Now that states are looking at loosening their social distancing mandates and re-opening previously shuttered businesses, Cotiviti has unveiled a second map that shows which states have seen a downward trend of influenza-like illness and COVID-like syndromic cases to aid in decision making. It will be critical to maintain active surveillance of any early spikes that may be predictive of COVID-19 resurgence.
How does it compare with other initiatives, like the Johns Hopkins model?
While Johns Hopkins has assembled an excellent, informative COVID-19 dashboard that aggregates data to track cases around the world and show trends over time, it specifically focuses on confirmed cases, which can only be identified through COVID-19 testing. Similar dashboards and tracking tools released by other organizations are also limited to tracking confirmed cases. Our approach looks at where there are a significant population of unconfirmed but likely cases to help forecast the hidden impact of this outbreak.
What are the data sources? How did Cotiviti ensure data quality and accuracy?
Our data source is Cotiviti’s Caspian Insights data and analytics platform—the engine behind our healthcare analytics solutions—which processes millions of claims per day and comprises longitudinal data for more than 130 million Americans. It combines financial and clinical information alongside a multitude of other healthcare data types, such as social determinants of health, medical records, pharmacy, dental, and lab information to give health plans and providers actionable information at their fingertips.

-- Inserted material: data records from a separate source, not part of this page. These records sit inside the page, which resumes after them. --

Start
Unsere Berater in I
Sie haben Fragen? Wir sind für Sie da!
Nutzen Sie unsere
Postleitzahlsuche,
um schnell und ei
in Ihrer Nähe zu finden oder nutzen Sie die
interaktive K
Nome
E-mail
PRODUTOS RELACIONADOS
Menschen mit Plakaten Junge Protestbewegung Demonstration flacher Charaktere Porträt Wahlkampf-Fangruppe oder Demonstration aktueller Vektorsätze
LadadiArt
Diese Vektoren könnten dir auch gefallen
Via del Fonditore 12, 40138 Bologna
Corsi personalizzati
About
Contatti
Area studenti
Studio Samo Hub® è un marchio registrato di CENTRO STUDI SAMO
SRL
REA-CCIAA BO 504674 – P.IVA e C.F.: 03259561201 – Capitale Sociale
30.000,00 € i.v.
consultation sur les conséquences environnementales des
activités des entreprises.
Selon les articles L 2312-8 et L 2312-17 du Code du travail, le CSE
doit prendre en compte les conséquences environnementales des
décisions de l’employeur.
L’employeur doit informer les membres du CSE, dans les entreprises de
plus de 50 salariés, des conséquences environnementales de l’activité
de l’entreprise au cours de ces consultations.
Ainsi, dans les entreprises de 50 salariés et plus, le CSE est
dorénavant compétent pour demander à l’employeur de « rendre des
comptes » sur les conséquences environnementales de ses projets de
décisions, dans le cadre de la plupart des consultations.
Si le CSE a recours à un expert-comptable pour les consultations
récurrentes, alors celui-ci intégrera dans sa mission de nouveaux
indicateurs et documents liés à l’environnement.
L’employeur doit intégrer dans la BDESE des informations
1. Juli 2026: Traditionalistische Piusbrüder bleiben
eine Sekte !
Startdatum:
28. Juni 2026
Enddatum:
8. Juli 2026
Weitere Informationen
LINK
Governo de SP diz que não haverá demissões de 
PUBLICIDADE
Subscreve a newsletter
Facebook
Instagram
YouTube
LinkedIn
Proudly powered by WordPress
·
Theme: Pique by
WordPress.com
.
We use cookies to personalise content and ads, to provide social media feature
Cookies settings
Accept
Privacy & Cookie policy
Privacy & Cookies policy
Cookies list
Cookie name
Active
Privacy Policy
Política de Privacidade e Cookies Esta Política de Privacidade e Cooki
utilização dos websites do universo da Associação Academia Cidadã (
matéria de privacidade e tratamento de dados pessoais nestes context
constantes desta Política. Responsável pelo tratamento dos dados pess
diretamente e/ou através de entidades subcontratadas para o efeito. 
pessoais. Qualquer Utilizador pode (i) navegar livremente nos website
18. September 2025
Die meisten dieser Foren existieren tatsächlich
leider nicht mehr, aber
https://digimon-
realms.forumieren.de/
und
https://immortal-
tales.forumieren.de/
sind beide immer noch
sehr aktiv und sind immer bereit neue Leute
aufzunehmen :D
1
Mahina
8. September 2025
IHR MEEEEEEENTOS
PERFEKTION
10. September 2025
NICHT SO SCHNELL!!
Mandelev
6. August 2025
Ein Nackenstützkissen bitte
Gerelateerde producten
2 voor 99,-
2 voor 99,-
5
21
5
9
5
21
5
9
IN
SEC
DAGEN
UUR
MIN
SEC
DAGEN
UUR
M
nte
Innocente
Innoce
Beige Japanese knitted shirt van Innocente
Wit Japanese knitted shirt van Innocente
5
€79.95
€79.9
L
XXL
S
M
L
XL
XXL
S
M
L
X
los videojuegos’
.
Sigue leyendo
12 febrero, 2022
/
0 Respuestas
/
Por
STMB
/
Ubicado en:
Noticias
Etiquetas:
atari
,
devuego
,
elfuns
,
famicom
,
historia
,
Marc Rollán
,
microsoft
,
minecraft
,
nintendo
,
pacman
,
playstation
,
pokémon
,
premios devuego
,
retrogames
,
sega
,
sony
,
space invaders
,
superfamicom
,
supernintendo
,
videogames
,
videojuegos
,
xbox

We have both automated data quality standards and rigorous processes to ensure data quality and accuracy at all levels. For example, healthcare data is known to be inconsistent across disparate systems—the same individual might be listed by different names in the different data feeds we receive. To overcome this challenge, we leverage a unique combination of probabilistic and deterministic models to establish linkages between data sources, while also ensuring the data is de-identified. Finally, we have a strong organizational commitment to quality at all levels of Cotiviti.
How accurate are the predictions? How is that changing?
We made our first forecast on March 12, and 80 percent of our predictions were realized by March 22. We have continued to maintain this level of accuracy while refining our data and algorithms, and we continue to see indications of potential hidden outbreak in certain states. However, as COVID-19 testing becomes more available, we know that hidden outbreaks will diminish and transition to confirmed outbreaks. Therefore, our team is preparing to shift to a more sophisticated modeling approach that identifies “COVID-like illness” based on the unique care pattern of COVID-19 that can be seen in the claim, clinical, prescription, and lab data for a patient. This approach will allow continued monitoring of the virus until a vaccine is available.